- _Exercise_
Copy the text from each of the records below word for word, and leave the pictures out of your answer.
↓↓↓
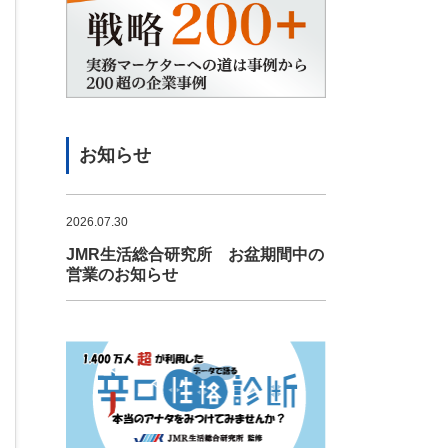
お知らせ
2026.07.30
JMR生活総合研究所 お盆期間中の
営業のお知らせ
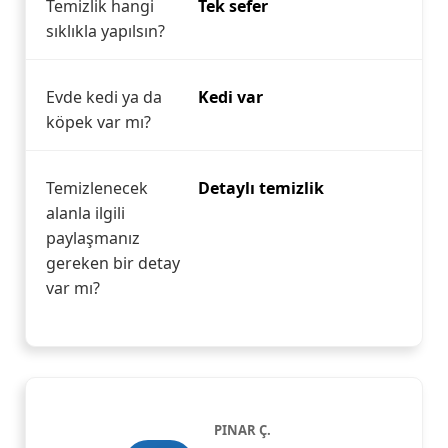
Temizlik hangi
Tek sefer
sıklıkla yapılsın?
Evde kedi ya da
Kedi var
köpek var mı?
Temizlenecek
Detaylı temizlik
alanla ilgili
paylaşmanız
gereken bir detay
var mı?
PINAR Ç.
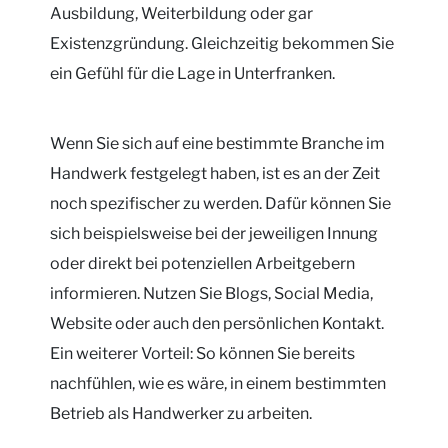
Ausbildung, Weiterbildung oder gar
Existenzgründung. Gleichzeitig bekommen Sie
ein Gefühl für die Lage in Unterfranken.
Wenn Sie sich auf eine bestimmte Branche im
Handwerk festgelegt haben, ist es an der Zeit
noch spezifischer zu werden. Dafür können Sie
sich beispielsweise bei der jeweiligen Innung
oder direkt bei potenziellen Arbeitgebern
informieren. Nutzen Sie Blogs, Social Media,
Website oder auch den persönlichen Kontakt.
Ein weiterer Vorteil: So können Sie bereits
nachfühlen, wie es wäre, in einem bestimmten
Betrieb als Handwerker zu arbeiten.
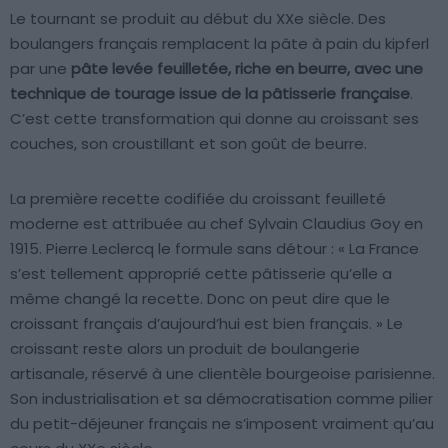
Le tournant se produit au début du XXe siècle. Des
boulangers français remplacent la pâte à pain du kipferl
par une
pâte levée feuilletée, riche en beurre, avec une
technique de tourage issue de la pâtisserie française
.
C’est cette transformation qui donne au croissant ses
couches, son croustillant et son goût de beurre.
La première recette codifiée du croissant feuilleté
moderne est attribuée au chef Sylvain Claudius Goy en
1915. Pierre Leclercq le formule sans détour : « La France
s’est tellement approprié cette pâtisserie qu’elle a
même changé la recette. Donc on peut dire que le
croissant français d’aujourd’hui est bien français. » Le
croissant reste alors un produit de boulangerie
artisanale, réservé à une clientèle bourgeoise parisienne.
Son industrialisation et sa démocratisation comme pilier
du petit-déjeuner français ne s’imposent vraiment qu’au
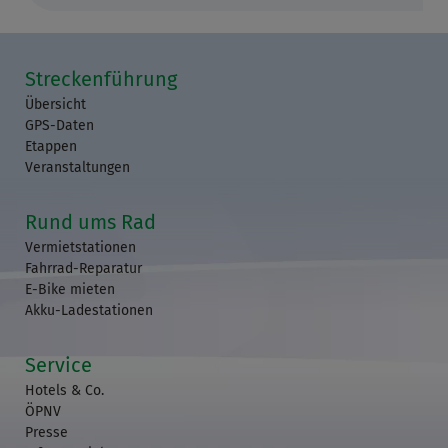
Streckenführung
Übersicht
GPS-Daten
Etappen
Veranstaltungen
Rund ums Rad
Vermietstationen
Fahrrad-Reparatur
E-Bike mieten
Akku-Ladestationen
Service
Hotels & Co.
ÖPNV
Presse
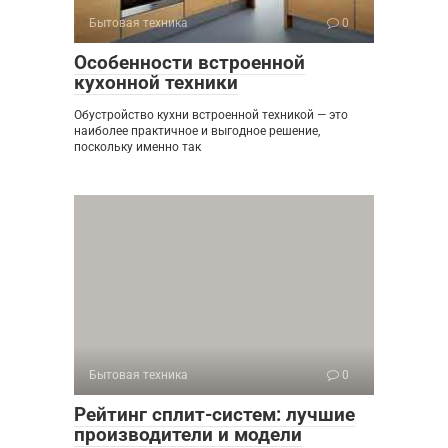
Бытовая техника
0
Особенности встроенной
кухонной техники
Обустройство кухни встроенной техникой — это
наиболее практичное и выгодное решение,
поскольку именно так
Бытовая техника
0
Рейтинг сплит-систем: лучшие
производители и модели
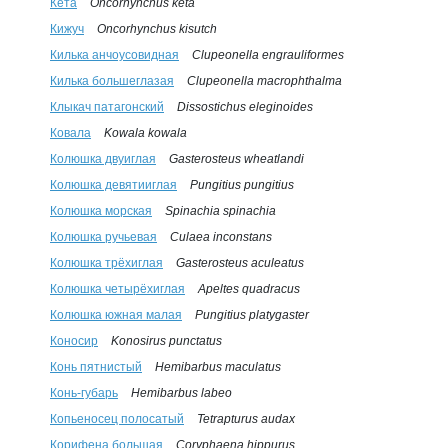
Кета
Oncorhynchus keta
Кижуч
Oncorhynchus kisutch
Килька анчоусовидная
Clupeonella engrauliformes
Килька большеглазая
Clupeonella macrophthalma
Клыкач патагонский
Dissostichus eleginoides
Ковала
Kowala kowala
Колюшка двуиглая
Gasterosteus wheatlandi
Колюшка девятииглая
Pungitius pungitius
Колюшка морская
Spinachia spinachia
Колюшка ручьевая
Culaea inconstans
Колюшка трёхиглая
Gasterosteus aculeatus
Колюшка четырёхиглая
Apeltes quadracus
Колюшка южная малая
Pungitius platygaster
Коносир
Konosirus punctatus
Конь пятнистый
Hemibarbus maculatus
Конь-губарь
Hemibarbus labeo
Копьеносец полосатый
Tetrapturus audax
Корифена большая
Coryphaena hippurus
↑↑↑
- _Output of the exercise_
お知らせ
2026.07.30
JMR生活総合研究所 お盆期間中の
営業のお知らせ
Temizlik hangi
Tek sefer
sıklıkla yapılsın?
Evde kedi ya da
Kedi var
köpek var mı?
Temizlenecek
Detaylı temizlik
alanla ilgili
paylaşmanız
gereken bir detay
var mı?
PINAR Ç.
Ausbildung, Weiterbildung oder gar
Existenzgründung. Gleichzeitig bekommen Sie
ein Gefühl für die Lage in Unterfranken.
Wenn Sie sich auf eine bestimmte Branche im
Handwerk festgelegt haben, ist es an der Zeit
noch spezifischer zu werden. Dafür können Sie
sich beispielsweise bei der jeweiligen Innung
oder direkt bei potenziellen Arbeitgebern
informieren. Nutzen Sie Blogs, Social Media,
Website oder auch den persönlichen Kontakt.
Ein weiterer Vorteil: So können Sie bereits
nachfühlen, wie es wäre, in einem bestimmten
Betrieb als Handwerker zu arbeiten.
Le tournant se produit au début du XXe siècle. Des
boulangers français remplacent la pâte à pain du kipferl
par une
pâte levée feuilletée, riche en beurre, avec une
technique de tourage issue de la pâtisserie française
.
C’est cette transformation qui donne au croissant ses
couches, son croustillant et son goût de beurre.
La première recette codifiée du croissant feuilleté
moderne est attribuée au chef Sylvain Claudius Goy en
1915. Pierre Leclercq le formule sans détour : « La France
s’est tellement approprié cette pâtisserie qu’elle a
même changé la recette. Donc on peut dire que le
croissant français d’aujourd’hui est bien français. » Le
croissant reste alors un produit de boulangerie
artisanale, réservé à une clientèle bourgeoise parisienne.
Son industrialisation et sa démocratisation comme pilier
du petit-déjeuner français ne s’imposent vraiment qu’au
Streckenführung
Übersicht
GPS-Daten
Etappen
Veranstaltungen
Rund ums Rad
Vermietstationen
Fahrrad-Reparatur
E-Bike mieten
Akku-Ladestationen
Service
Hotels & Co.
ÖPNV
Presse
Бытовая техника
0
Особенности встроенной
кухонной техники
Обустройство кухни встроенной техникой — это
наиболее практичное и выгодное решение,
поскольку именно так
Бытовая техника
0
Рейтинг сплит-систем: лучшие
производители и модели
Кета
Oncorhynchus keta
Кижуч
Oncorhynchus kisutch
Килька анчоусовидная
Clupeonella engrauliformes
Килька большеглазая
Clupeonella macrophthalma
Клыкач патагонский
Dissostichus eleginoides
Ковала
Kowala kowala
Колюшка двуиглая
Gasterosteus wheatlandi
Колюшка девятииглая
Pungitius pungitius
Колюшка морская
Spinachia spinachia
Колюшка ручьевая
Culaea inconstans
Колюшка трёхиглая
Gasterosteus aculeatus
Колюшка четырёхиглая
Apeltes quadracus
Колюшка южная малая
Pungitius platygaster
Коносир
Konosirus punctatus
Конь пятнистый
Hemibarbus maculatus
Конь-губарь
Hemibarbus labeo
Копьеносец полосатый
Tetrapturus audax
Корифена большая
Coryphaena hippurus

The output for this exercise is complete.